The birth of AlphaGo and its victory, according to the academician, opens the door to a completely new space, into which humanity will enter very quickly. And not everything in this world will be useful and pleasant for humanity in general and individuals in particular.

“It is clear that the social shifts from this will be enormous. The number of semi-skilled workers is already dwindling like shagreen leather, and the emergence of AI capable of solving these problems will deprive them of their jobs. All these engineers, taxi drivers, pilots, nurses, workers - millions of people - will have to disappear, and only 1%, as current studies show, can adapt to new realities and retrain, says the scientist.

According to him, “we are on the verge of absolutely monstrous social consequences from the development of artificial intelligence systems. We cannot now assess their scale, like people in the middle of a hurricane or at the height of a revolution.
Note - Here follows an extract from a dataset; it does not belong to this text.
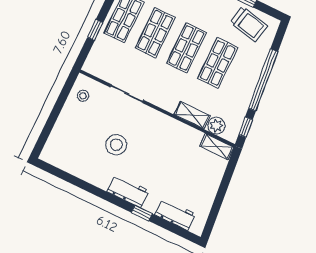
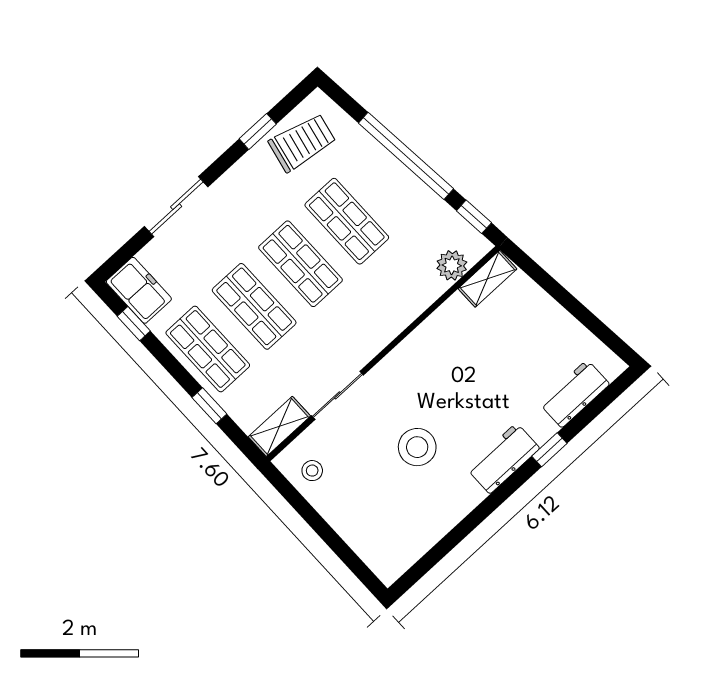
shelving: (192, 115) -> (279, 426), moved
Money now needs to be urgently invested in education, as people of average qualification are becoming completely unnecessary."

As the rector of Skoltech notes, the world today is able to feed all of humanity, but it is not able to occupy it. This unemployment and lack of purpose in life could already affect the life of Europe and other developed countries and give rise to various radical movements like IS and other banned extremist and religious groups.
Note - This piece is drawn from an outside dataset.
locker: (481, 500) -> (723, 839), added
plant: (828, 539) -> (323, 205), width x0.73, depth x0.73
“This is a conscious archaization of life, the creation of a situation in which I will feel needed. To hell with him that I live worse, but I do not live like everyone else. The feeling that you are constantly being sent fast food for free and given sneakers every six months, but at the same time you are not needed for anything, is actually terrible. And this feeling will only grow with the development of AI and robotics,”continues Kuleshov.

A noticeable part of this problem is related to the fact that a person simply does not have time to "evolve" after AI - generations of people change every 25 years, and technological revolutions occur with an interval of 5-6 years. Therefore, as the rector notes, the number of "unnecessary" people will constantly grow, and only mass education can help avoid a social explosion and the emergence of a new wave of Luddites.

“What we are on the verge of has no name yet, and I don’t even know what to call it. Perhaps they can be called "unmanaged intelligent systems". These are fundamentally new systems that generate themselves, and we are not far from the time when they begin to penetrate into our lives,”the scientist concludes.